Ich schreibe über solche Themen, die mich selbst interessieren, mit denen ich selbst schon einmal in Berührung kam und/oder die mich selbst betreffen oder betroffen haben.

 

Die Artikel, die ich hier veröffentliche, haben unterschiedliche Länge und nicht alle sind leicht verdaulich. Manche sind eher sachlich gehalten, andere haben auch eine sehr persönliche Komponente. Ich bemühe mich jedoch immer, alle so aufzubereiten, dass sie auch für Menschen, die sich noch nicht mit dem einzelnen Thema beschäftigt haben, verständlich und interessant sind.

 

Desweiteren findet sich auf meinen Seiten eine Art "Trainingstagebuch". Vorerst werde ich ein solches "Tagebuch" für meinen "Zappelhund" Liz einstellen. Dieses Tagebuch wird auch kleine Videosequenzen enthalten. Ein sachlicher Artikel über hyperaktive Hunde folgt demnächst bei den Blogartikeln.
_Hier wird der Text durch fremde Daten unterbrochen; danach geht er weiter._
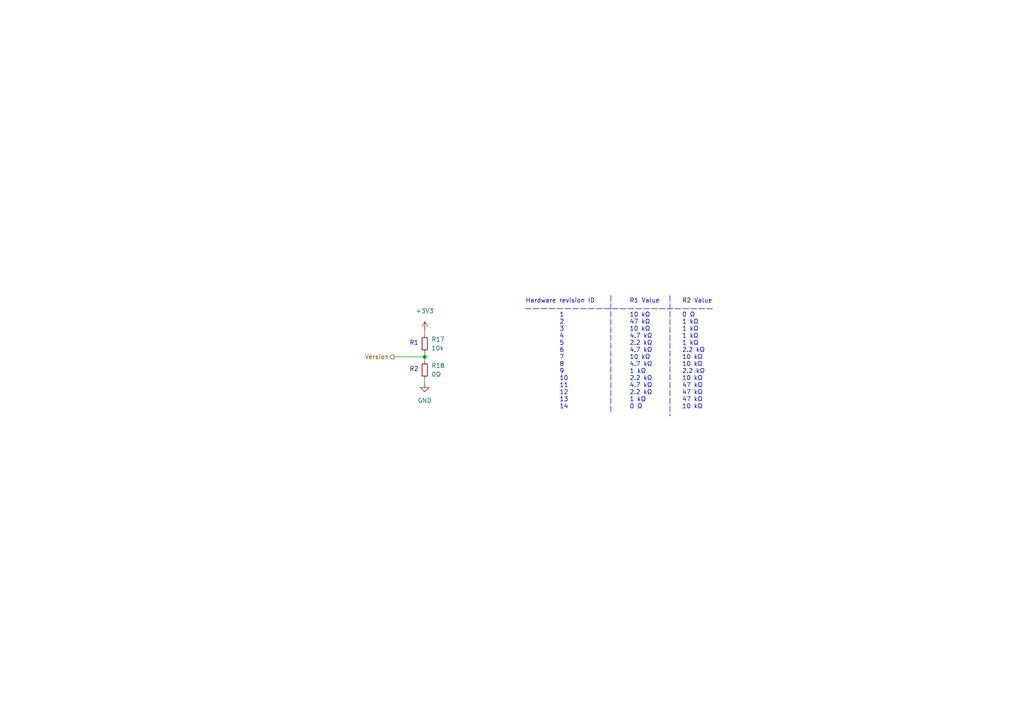
<source format=kicad_sch>
(kicad_sch (version 20210621) (generator eeschema)

  (uuid a8df74d0-fc6e-413c-a437-3e383330d0f0)

  (paper "A4")

  (title_block
    (date "2021-11-21")
  )

  

  (junction (at 123.19 103.505) (diameter 0) (color 0 0 0 0))

  (wire (pts (xy 123.19 109.855) (xy 123.19 111.125))
    (stroke (width 0) (type default) (color 0 0 0 0))
    (uuid 439a880f-5ecb-4805-a559-47fc3a9b6f0c)
  )
  (wire (pts (xy 114.3 103.505) (xy 123.19 103.505))
    (stroke (width 0) (type default) (color 0 0 0 0))
    (uuid 473c9c46-b35b-4062-9cbd-e99ca6042e29)
  )
  (wire (pts (xy 123.19 102.235) (xy 123.19 103.505))
    (stroke (width 0) (type default) (color 0 0 0 0))
    (uuid 473c9c46-b35b-4062-9cbd-e99ca6042e29)
  )
  (polyline (pts (xy 152.4 89.535) (xy 207.01 89.535))
    (stroke (width 0) (type default) (color 0 0 0 0))
    (uuid 482a6632-ca9d-4b07-b20d-d4e682088272)
  )
  (polyline (pts (xy 194.31 85.725) (xy 194.31 120.65))
    (stroke (width 0) (type default) (color 0 0 0 0))
    (uuid 4d649b7a-6461-4fb2-a429-45cec866be7d)
  )

  (wire (pts (xy 123.19 103.505) (xy 123.19 104.775))
    (stroke (width 0) (type default) (color 0 0 0 0))
    (uuid 540407fd-7255-4ae7-bf1f-0b6da6eebd7e)
  )
  (polyline (pts (xy 177.165 85.725) (xy 177.165 120.015))
    (stroke (width 0) (type default) (color 0 0 0 0))
    (uuid 72d8e812-07b4-4303-a68f-1d2736483716)
  )

  (wire (pts (xy 123.19 95.885) (xy 123.19 97.155))
    (stroke (width 0) (type default) (color 0 0 0 0))
    (uuid 8dca7d4d-8ad0-4e0f-a306-efd6b951fcb3)
  )

  (text "R2" (at 118.745 107.95 0)
    (effects (font (size 1.27 1.27)) (justify left bottom))
    (uuid 0eac8804-cfde-4d99-81f0-765419297c49)
  )
  (text "R1" (at 118.745 100.33 0)
    (effects (font (size 1.27 1.27)) (justify left bottom))
    (uuid 4c602d1b-939b-4c72-9d32-cb9068df4693)
  )
  (text "Hardware revision ID	R1 Value	R2 Value\n\n		1				10 kΩ		0 Ω\n		2				47 kΩ		1 kΩ\n		3				10 kΩ		1 kΩ\n		4				4.7 kΩ		1 kΩ\n		5				2.2 kΩ		1 kΩ\n		6				4.7 kΩ		2.2 kΩ\n		7				10 kΩ		10 kΩ\n		8				4.7 kΩ		10 kΩ\n		9				1 kΩ		2.2 kΩ\n		10				2.2 kΩ		10 kΩ\n		11				4.7 kΩ		47 kΩ\n		12				2.2 kΩ		47 kΩ\n		13				1 kΩ		47 kΩ\n		14				0 Ω			10 kΩ"
    (at 152.4 118.745 0)
    (effects (font (size 1.27 1.27)) (justify left bottom))
    (uuid bacf05ee-5c44-4b69-b642-4ec11ccf8372)
  )

  (hierarchical_label "Version" (shape output) (at 114.3 103.505 180)
    (effects (font (size 1.27 1.27)) (justify right))
    (uuid 27306bb8-3eea-4063-b0b2-98fbbdc668f2)
  )

  (symbol (lib_id "Device:R_Small") (at 123.19 99.695 180) (unit 1)
    (in_bom yes) (on_board yes) (fields_autoplaced)
    (uuid 0d13bdd4-7fb1-44fa-b528-abc04668ee64)
    (property "Reference" "R17" (id 0) (at 125.095 98.4249 0)
      (effects (font (size 1.27 1.27)) (justify right))
    )
    (property "Value" "10k" (id 1) (at 125.095 100.9649 0)
      (effects (font (size 1.27 1.27)) (justify right))
    )
    (property "Footprint" "Resistor_SMD:R_0805_2012Metric_Pad1.20x1.40mm_HandSolder" (id 2) (at 123.19 99.695 0)
      (effects (font (size 1.27 1.27)) hide)
    )
    (property "Datasheet" "~" (id 3) (at 123.19 99.695 0)
      (effects (font (size 1.27 1.27)) hide)
    )
    (pin "1" (uuid 432cf360-f46b-4227-b064-6d78a0ba48cd))
    (pin "2" (uuid b9f05ef5-549e-441f-9e65-13d1f6bad515))
  )

  (symbol (lib_id "power:+3V3") (at 123.19 95.885 0) (unit 1)
    (in_bom yes) (on_board yes) (fields_autoplaced)
    (uuid 73d8287e-fef7-4ac8-81ba-255a91ace7c2)
    (property "Reference" "#PWR012" (id 0) (at 123.19 99.695 0)
      (effects (font (size 1.27 1.27)) hide)
    )
    (property "Value" "+3V3" (id 1) (at 123.19 90.17 0))
    (property "Footprint" "" (id 2) (at 123.19 95.885 0)
      (effects (font (size 1.27 1.27)) hide)
    )
    (property "Datasheet" "" (id 3) (at 123.19 95.885 0)
      (effects (font (size 1.27 1.27)) hide)
    )
    (pin "1" (uuid f57c8cff-8b72-415f-9def-862f626b0d19))
  )

  (symbol (lib_id "Device:R_Small") (at 123.19 107.315 180) (unit 1)
    (in_bom yes) (on_board yes) (fields_autoplaced)
    (uuid abd54bab-1caa-4b01-add4-9b68e35c9a00)
    (property "Reference" "R18" (id 0) (at 125.095 106.0449 0)
      (effects (font (size 1.27 1.27)) (justify right))
    )
    (property "Value" "0Ω" (id 1) (at 125.095 108.5849 0)
      (effects (font (size 1.27 1.27)) (justify right))
    )
    (property "Footprint" "Resistor_SMD:R_0805_2012Metric_Pad1.20x1.40mm_HandSolder" (id 2) (at 123.19 107.315 0)
      (effects (font (size 1.27 1.27)) hide)
    )
    (property "Datasheet" "~" (id 3) (at 123.19 107.315 0)
      (effects (font (size 1.27 1.27)) hide)
    )
    (pin "1" (uuid ce281c0b-075d-45d3-827b-bcb5617fa044))
    (pin "2" (uuid 61dc7d3d-d61a-4657-8f9e-f093519e4a5e))
  )

  (symbol (lib_id "power:GND") (at 123.19 111.125 0) (unit 1)
    (in_bom yes) (on_board yes) (fields_autoplaced)
    (uuid c77bbe3a-ad66-4b51-ae0c-521107e8fd39)
    (property "Reference" "#PWR013" (id 0) (at 123.19 117.475 0)
      (effects (font (size 1.27 1.27)) hide)
    )
    (property "Value" "GND" (id 1) (at 123.19 116.205 0))
    (property "Footprint" "" (id 2) (at 123.19 111.125 0)
      (effects (font (size 1.27 1.27)) hide)
    )
    (property "Datasheet" "" (id 3) (at 123.19 111.125 0)
      (effects (font (size 1.27 1.27)) hide)
    )
    (pin "1" (uuid f3739e91-7b6e-4a86-95ef-d26e04aecb21))
  )
)

</source>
Zu einem späteren Zeitpunkt werden vielleicht entsprechende Tagebücher zu den Themen "Seniorenhund" und "unsicherer Hund" folgen.

 

Ein Blogbereich beschäftigt sich mit meiner "kreativen Seite". Mauern, schreinern, gärtnern, aber auch häkeln, stricken, zeichnen, nähen und einige andere Dinge aus diesem Bereich sind ein Teilaspekt meines Lebens, wobei es sich auch hier meist um die Hunde dreht. So nähte ich früher Halsbänder anstatt beispielsweise Kleidung oder schreinerte kleine "Napfbars", bevor ich mich an größere Dinge wagte. Auch der damalige Kauf meiner alten"casa rotta", ein jahrhunderte altes ehemaliges Wach-und Gesindehäuschen kaufte ich unter anderem, weil die Hunde Platz haben und nach dem Brand sanierte ich es "hundegerecht". Mit der Sanierung bin ich soweit fertig, es fehlen nur noch "Kleinigkeiten" wie neue Türen oder ein neuer Fassadenputz. Auch hier gebe ich einige Tipps und Erfahrungswerte weiter wie zB zum Bau eines hundesicheren Gartenzaunes.

 

Viel Input und viel Freude beim Lesen.